A peptide the body makes inside its own mitochondria flipped exactly the metabolic switch it was supposed to flip in worn-out stem cells. The cells got worse anyway. They divided less, aged faster, and turned more inflammatory, and when they were injected into injured mouse kidneys they failed to repair anything.

That result, published June 22 in Inflammation and Regeneration ↗, is a useful brake on a popular idea: that switching on a cell's energy machinery is the same as making the cell young and functional again.

The peptide is MOTS-c ↗, a short string the body encodes inside the mitochondrial genome rather than the nucleus. It activates AMPK, the enzyme cells use as a fuel gauge, and it has built a following as an exercise-mimicking, longevity-adjacent compound. The cells in question are mesenchymal stromal cells, or MSCs, the fat- and marrow-derived cells that regenerative medicine injects to calm inflammation and rebuild tissue. Their healing power leans heavily on healthy mitochondria, and obesity is known to wreck that machinery. So the hypothesis was clean: take MSCs from people with obesity, restore MOTS-c, and the cells should recover.

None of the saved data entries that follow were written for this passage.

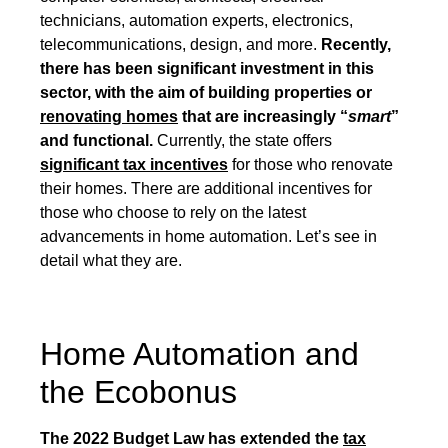
technicians, automation experts, electronics,
telecommunications, design, and more.
Recently,
there has been significant investment in this
sector, with the aim of building properties or
renovating homes
that are increasingly “
smart
”
and functional.
Currently, the state offers
significant tax incentives
for those who renovate
their homes. There are additional incentives for
those who choose to rely on the latest
advancements in home automation. Let’s see in
detail what they are.
Home Automation and
the Ecobonus
The 2022 Budget Law has extended the
tax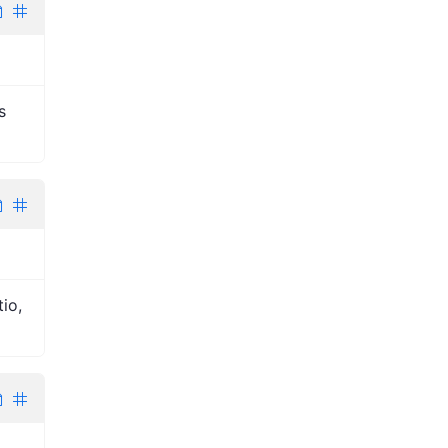
s
io,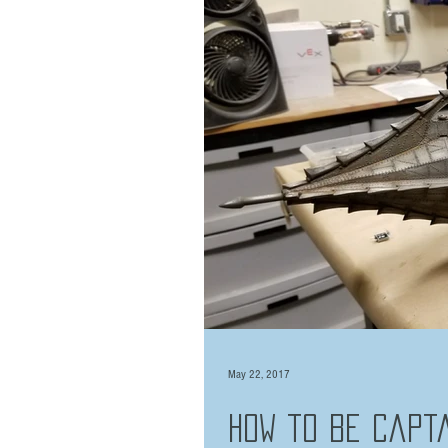
May 22, 2017
How to be Capta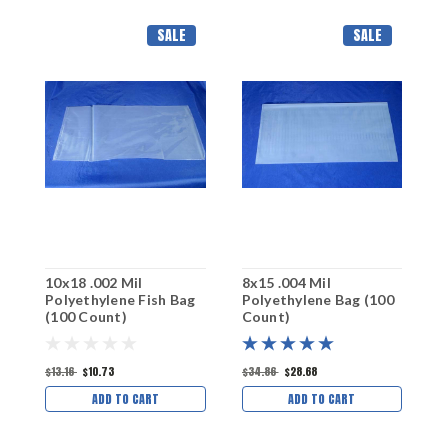
SALE
SALE
10x18 .002 Mil
8x15 .004 Mil
7
Polyethylene Fish Bag
Polyethylene Bag (100
P
(100 Count)
Count)
C
$13.16
$10.73
$34.86
$28.68
$
ADD TO CART
ADD TO CART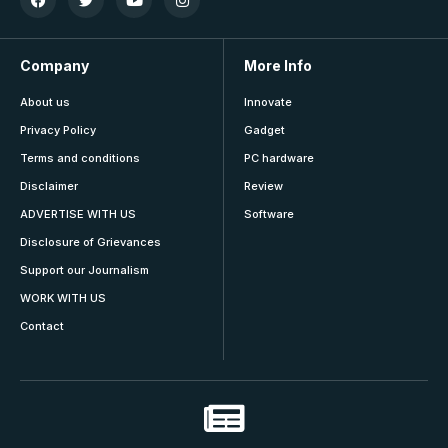
Company
More Info
About us
Innovate
Privacy Policy
Gadget
Terms and conditions
PC hardware
Disclaimer
Review
ADVERTISE WITH US
Software
Disclosure of Grievances
Support our Journalism
WORK WITH US
Contact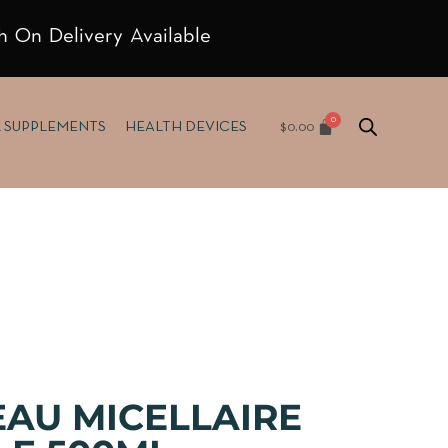
h On Delivery Available
$
0.00
& SUPPLEMENTS
HEALTH DEVICES
EAU MICELLAIRE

The team took MSCs from the abdominal fat of donors with obesity (body mass index 30 or above) and from lean donors, six per group, and confirmed that the obese cells started with lower MOTS-c levels. Adding the peptide back did the expected metabolic thing. It restored intracellular MOTS-c and switched on AMPK signaling. Then it did the opposite of rescue. Treated cells slowed their proliferation, ramped up the senescence genes p16 and p21 (the markers of cells that have stopped dividing and started leaking inflammatory signals), and raised the inflammatory cytokine TNF-alpha.

The animal test was harsher. In mice with renal artery stenosis, a narrowed-kidney-artery model used to study chronic kidney injury, MOTS-c-pretreated MSCs from obese donors did not improve blood flow, scarring, or tubule damage. Worse, the same pretreatment blunted the repair ability of MSCs taken from lean donors, the cells that work fine on their own. The peptide did not just fail to fix the broken cells. It degraded the healthy ones.

The authors call this a "dissociation between metabolic activation and functional stemness." The metabolic gauge moved. The thing that actually matters for a cell therapy, its capacity to repair tissue, moved the other way. Restoring a single mitochondrial signal, they conclude, is not enough to undo obesity-driven cell dysfunction and can make it worse.

This is one preclinical study with six donors per group and a single peptide dose, so it is a signal about mechanism, not a verdict on MOTS-c in people. But it lands on a peptide that does not usually get this kind of scrutiny. MOTS-c is one of a small family of mitochondrial-derived peptides, the best known of which is humanin ↗, and it sits on peptidemodel among the mitochondrial ↗ and longevity peptides, a class sold and self-injected well ahead of the evidence. JAMA recently described that injectable-peptide market as a regulatory gray zone ↗. A finding that the same molecule can activate the right pathway while quietly pushing cells toward senescence is exactly the kind of detail that gets lost when a peptide is marketed on its mechanism rather than its outcomes.

The narrow lesson is about cell therapy: dosing donor MSCs with MOTS-c before transplant looks like a bad idea, at least in this model. The broader one is older and keeps needing to be relearned. A pathway lighting up is not the same as a cell, or a person, getting better.